Teachers will need the following supplies:

  • Board and/or chart paper
  • Ideally, a screen on which to project the Web-based video clips
  • Handouts of Web resources if computers are not available in the classroom

Students will need the following supplies:

  • Computers with the capacities indicated above
  • Notebook or journal
  • Pens/pencils
  • Dictionaries


Steps

Introductory Activity:

1. Write the following question on the board: What is a “just war?”

2. Explain to students that they will be hearing four scenarios read. Each scenario describes a real situation in world history, but the names of the country or peoples involved have been intentionally left out. Some of the scenarios represent situations that the United States responded to by engaging in war, and others represent situations that the United States did not respond to at all. Note: The four scenarios are included as a handout at the end of this lesson.

This handout is intended as a resource for you, the teacher, and not for the students. It is recommended that you cut the handout so that each scenario is on its own strip of paper before distributing it to students to read. The four scenarios are: 1 — Germany; 2 — Vietnam; 3 — Kosovo; 4 — Rwanda.

__Problems__:
(A) Reproduce everything in the lesson plan from "1. Write the" down to "4 — Rwanda.".
(B) In the lesson plan, which countries do the four scenarios involve, in order?

__Given entries__:
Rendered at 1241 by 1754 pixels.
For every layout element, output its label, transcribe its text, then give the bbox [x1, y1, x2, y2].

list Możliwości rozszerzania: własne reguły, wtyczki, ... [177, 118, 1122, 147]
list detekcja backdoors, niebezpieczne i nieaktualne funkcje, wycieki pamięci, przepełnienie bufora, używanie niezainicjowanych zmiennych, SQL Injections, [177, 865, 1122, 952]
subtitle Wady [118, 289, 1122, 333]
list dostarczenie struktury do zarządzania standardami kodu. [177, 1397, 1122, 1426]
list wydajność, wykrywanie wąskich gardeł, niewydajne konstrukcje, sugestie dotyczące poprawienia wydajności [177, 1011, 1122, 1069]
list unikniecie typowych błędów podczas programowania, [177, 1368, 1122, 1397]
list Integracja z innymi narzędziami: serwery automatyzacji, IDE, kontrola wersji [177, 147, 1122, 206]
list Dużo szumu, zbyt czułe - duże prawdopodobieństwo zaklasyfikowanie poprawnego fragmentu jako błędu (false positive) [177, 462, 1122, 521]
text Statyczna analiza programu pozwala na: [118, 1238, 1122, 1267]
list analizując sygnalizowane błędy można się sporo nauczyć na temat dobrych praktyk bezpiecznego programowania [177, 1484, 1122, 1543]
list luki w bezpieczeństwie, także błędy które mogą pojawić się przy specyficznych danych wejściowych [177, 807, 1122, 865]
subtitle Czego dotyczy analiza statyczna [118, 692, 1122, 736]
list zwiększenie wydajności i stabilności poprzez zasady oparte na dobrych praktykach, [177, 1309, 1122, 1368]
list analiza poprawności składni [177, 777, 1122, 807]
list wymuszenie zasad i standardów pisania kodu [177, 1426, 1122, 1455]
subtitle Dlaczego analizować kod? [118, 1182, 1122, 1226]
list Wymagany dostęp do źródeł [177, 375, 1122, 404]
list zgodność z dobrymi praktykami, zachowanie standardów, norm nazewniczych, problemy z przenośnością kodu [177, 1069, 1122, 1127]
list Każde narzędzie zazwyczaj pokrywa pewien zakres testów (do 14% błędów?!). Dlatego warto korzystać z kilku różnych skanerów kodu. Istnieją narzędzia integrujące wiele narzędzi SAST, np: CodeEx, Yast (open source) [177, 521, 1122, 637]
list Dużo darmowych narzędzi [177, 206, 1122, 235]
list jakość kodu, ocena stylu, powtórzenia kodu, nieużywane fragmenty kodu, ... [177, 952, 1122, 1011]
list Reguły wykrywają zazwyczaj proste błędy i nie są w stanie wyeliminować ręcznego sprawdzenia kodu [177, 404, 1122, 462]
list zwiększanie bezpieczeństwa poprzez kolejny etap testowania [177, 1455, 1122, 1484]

__Per-task answers__:
(A)
1. Write the following question on the board: What is a “just war?”

2. Explain to students that they will be hearing four scenarios read. Each scenario describes a real situation in world history, but the names of the country or peoples involved have been intentionally left out. Some of the scenarios represent situations that the United States responded to by engaging in war, and others represent situations that the United States did not respond to at all. Note: The four scenarios are included as a handout at the end of this lesson.

This handout is intended as a resource for you, the teacher, and not for the students. It is recommended that you cut the handout so that each scenario is on its own strip of paper before distributing it to students to read. The four scenarios are: 1 — Germany; 2 — Vietnam; 3 — Kosovo; 4 — Rwanda.

(B) Germany, Vietnam, Kosovo, and Rwanda.